As orientações da OMS têm melhorado. A transmissão por aerossóis é elencada agora como um factor ligado a uma boa ventilação ou não. O que ainda não aconteceu foi um olhar mais alargado da qualidade do ar no interior dos edifícios, como normas que sejam legisladas. Até termos normas que sejam obrigatórias, não acontecerá muita coisa. Cada país tem normas definidas para o ar exterior e elas são aplicadas, mas praticamente nenhum país tem normas para a qualidade do ar interior que estejam legisladas. Este tem sido o foco do meu trabalho actualmente: como se pode fazer com que haja uma regulamentação nacional para a qualidade do ar interior? Sem este esforço, a qualidade do ar nos edifícios não vai melhorar.
Como tem feito esse trabalho?
Convencer os governos não é propriamente uma tarefa fácil e nenhum de nós conseguirá fazer isto sozinho. Por isso, temos de concentrar a nossa acção em grupos de cientistas, especialistas de diferentes áreas, incluindo da economia. Este também é um aspecto económico: ouvimos muitas situações em que se diz que estas mudanças vão ser dispendiosas, o que não pode estar mais errado. Embora um novo edifício que tenha uma concepção para que seja assegurada uma boa qualidade do ar possa ser mais dispendioso, isso irá evitar muitas infecções ligadas à poluição do ar, diminuirá o absentismo ou aumentará a produtividade, o que tornará os ganhos superiores ao custo inicial. Todos ganharemos se conseguirmos mostrar isto aos governos.
Quais devem ser as medidas mais urgentes para os governos tomarem?
Há dois grandes aspectos.

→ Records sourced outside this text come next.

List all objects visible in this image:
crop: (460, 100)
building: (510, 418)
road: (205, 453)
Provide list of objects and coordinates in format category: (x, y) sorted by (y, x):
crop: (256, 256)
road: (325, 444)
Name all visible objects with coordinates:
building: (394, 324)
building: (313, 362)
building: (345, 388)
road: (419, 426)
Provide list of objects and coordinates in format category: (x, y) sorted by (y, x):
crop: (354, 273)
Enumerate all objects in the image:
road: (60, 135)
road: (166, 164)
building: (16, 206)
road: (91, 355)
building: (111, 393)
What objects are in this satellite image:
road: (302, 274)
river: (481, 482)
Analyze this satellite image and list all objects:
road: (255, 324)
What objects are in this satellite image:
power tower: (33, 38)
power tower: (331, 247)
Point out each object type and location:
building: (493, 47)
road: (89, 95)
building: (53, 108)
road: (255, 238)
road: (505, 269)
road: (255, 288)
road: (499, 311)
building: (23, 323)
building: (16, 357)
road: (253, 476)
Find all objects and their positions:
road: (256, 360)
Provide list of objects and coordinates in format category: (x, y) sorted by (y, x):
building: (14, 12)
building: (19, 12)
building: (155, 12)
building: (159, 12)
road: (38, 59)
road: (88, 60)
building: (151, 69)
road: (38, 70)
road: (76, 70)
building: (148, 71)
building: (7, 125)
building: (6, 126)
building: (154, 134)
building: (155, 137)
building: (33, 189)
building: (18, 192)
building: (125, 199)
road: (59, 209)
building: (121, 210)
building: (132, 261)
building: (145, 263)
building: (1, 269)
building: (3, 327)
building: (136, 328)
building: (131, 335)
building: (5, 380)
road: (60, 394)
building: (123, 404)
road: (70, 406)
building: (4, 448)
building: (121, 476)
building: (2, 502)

Por um lado, os governos dizem que não podem trocar uns edifícios por outros de um dia para o outro, o que é correcto. Não podemos fazer com que todos os edifícios cumpram as normas de qualidade do ar de um dia para o outro. Temos de olhar para duas escalas temporais. Uma delas é a dos novos edifícios. Quanto mais depressa tivermos as novas normas, mais depressa começaremos a conceber novos edifícios que cumpram essas normas. Ao mesmo tempo, temos de pensar no que fazemos aos edifícios que já existem, o que significa que teremos de os reequipar, e isso também leva o seu tempo.
Num artigo que publicou na revista científica Science em 2021, recomendou uma mudança de paradigma para combater as infecções causadas pela má qualidade nos edifícios e que se deve regular de forma mais rígida a qualidade do ar nos edifícios. Como pode esse paradigma mudar?
Nesse artigo, o foco foi a mudança de paradigma em relação à transmissão de infecções. Mas também dizíamos que essa mudança de paradigma deveria abranger outros riscos. Não podemos resolver um problema sem vermos potencialmente outros problemas que podem estar perto ou que se estejam a desenvolver. Temos de olhar para o edifício de forma holística.
Depois da pandemia, pensam mais sobre a qualidade do ar no interior dos edifícios? O paradigma começou a mudar?
Houve certamente uma mudança. Há agora mais consciência de que esse problema existe. Em alguns países, já começaram a ser feitas algumas acções. Talvez a maior mudança tenha sido nos Estados Unidos, onde o Governo iniciou programas de qualidade do ar no interior dos edifícios. Na Bélgica, por exemplo, há regulamentação sobre a concentração de dióxido de carbono, que é um poluente importante emitido pelos humanos.
Quando sabemos que um edifício tem uma boa ventilação?
Se houver uma grande concentração do vírus no ar, não conseguimos sabê-lo só assim. Não nos cabe a nós saber qual é a qualidade do ar no edifício, tal como não é da nossa responsabilidade assegurar a qualidade do ar no exterior. Mas, enquanto esperamos pelas normas, aquilo que podemos fazer é o que estão a fazer neste momento e ver com um aparelho qual é a concentração de dióxido de carbono no ar.
Recebeu agora o prémio “Para Mulheres na Ciência”, da Fundação L’Oréal e da UNESCO. Que ponto da situação faz da sua carreira?
Estou extremamente orgulhosa deste prémio. Mas sinto que não é um prémio só para mim, mas também é um reconhecimento para a área em que trabalho [a qualidade do ar]. Se esta área não fosse realmente importante, talvez não tivesse sido notada. Espero que o meu prémio aproxime ainda mais as pessoas desta área.